Ramasubramanian Swaminathan, Balaji Sangeetha, Kannan Tejashri, Jeyaraman Naveen, Sharma Shilpa, Migliorini Filippo, Balasubramaniam Suhasini, Jeyaraman Madhan
Department of Orthopaedics, Government Medical College, Omandurar Government Estate, Chennai 600002, Tamil Nadu, India.
Department of Orthopaedics, ACS Medical College and Hospital, Dr MGR Educational and Research Institute, Chennai 600077, Tamil Nadu, India.
World J Methodol. 2024 Dec 20;14(4):92802. doi: 10.5662/wjm.v14.i4.92802.
Medication errors, especially in dosage calculation, pose risks in healthcare. Artificial intelligence (AI) systems like ChatGPT and Google Bard may help reduce errors, but their accuracy in providing medication information remains to be evaluated.
To evaluate the accuracy of AI systems (ChatGPT 3.5, ChatGPT 4, Google Bard) in providing drug dosage information per Harrison's Principles of Internal Medicine.
A set of natural language queries mimicking real-world medical dosage inquiries was presented to the AI systems. Responses were analyzed using a 3-point Likert scale. The analysis, conducted with Python and its libraries, focused on basic statistics, overall system accuracy, and disease-specific and organ system accuracies.
ChatGPT 4 outperformed the other systems, showing the highest rate of correct responses (83.77%) and the best overall weighted accuracy (0.6775). Disease-specific accuracy varied notably across systems, with some diseases being accurately recognized, while others demonstrated significant discrepancies. Organ system accuracy also showed variable results, underscoring system-specific strengths and weaknesses.

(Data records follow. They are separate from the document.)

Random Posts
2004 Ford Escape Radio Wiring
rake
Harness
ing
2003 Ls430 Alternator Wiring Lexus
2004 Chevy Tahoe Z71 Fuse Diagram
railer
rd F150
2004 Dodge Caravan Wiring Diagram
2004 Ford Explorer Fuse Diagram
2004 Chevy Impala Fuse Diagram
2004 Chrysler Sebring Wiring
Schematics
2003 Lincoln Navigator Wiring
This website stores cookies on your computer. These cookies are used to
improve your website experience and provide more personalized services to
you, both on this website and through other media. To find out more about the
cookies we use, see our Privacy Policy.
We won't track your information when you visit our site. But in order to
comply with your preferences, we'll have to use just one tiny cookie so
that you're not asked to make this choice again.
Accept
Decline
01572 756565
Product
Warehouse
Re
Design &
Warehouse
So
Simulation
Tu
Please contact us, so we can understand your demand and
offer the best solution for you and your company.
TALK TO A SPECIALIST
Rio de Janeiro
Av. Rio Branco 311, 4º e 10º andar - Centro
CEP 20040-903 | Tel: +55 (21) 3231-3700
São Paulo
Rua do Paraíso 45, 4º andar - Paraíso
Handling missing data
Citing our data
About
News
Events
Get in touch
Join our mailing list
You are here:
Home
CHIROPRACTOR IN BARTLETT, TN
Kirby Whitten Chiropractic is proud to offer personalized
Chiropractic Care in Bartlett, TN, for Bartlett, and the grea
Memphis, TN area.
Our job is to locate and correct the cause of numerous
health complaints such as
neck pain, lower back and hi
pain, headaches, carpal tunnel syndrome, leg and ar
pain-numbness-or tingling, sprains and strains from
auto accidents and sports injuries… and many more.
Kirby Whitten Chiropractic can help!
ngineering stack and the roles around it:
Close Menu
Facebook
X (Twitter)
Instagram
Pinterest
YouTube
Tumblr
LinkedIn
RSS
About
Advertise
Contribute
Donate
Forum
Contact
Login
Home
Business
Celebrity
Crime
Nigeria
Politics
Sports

ChatGPT 4 demonstrates superior reliability in medical dosage information, yet variations across diseases emphasize the need for ongoing improvements. These results highlight AI's potential in aiding healthcare professionals, urging continuous development for dependable accuracy in critical medical situations.
用药错误,尤其是剂量计算方面的错误,在医疗保健中存在风险。像ChatGPT和谷歌巴德这样的人工智能(AI)系统可能有助于减少错误,但其提供用药信息的准确性仍有待评估。
根据《哈里森内科学原理》评估人工智能系统(ChatGPT 3.5、ChatGPT 4、谷歌巴德)提供药物剂量信息的准确性。
向人工智能系统提出一组模拟现实世界医疗剂量查询的自然语言问题。使用3点李克特量表对回答进行分析。使用Python及其库进行的分析侧重于基本统计、整体系统准确性以及特定疾病和器官系统的准确性。
ChatGPT 4的表现优于其他系统,正确回答率最高(83.77%),整体加权准确率最佳(0.6775)。不同系统之间特定疾病的准确性差异显著,有些疾病能被准确识别,而其他疾病则存在明显差异。器官系统的准确性也呈现出不同的结果,凸显了各系统的优势和劣势。
ChatGPT 4在医疗剂量信息方面表现出卓越的可靠性,但不同疾病之间的差异表明仍需不断改进。这些结果凸显了人工智能在协助医疗专业人员方面的潜力,促使在关键医疗情况下持续发展以实现可靠的准确性。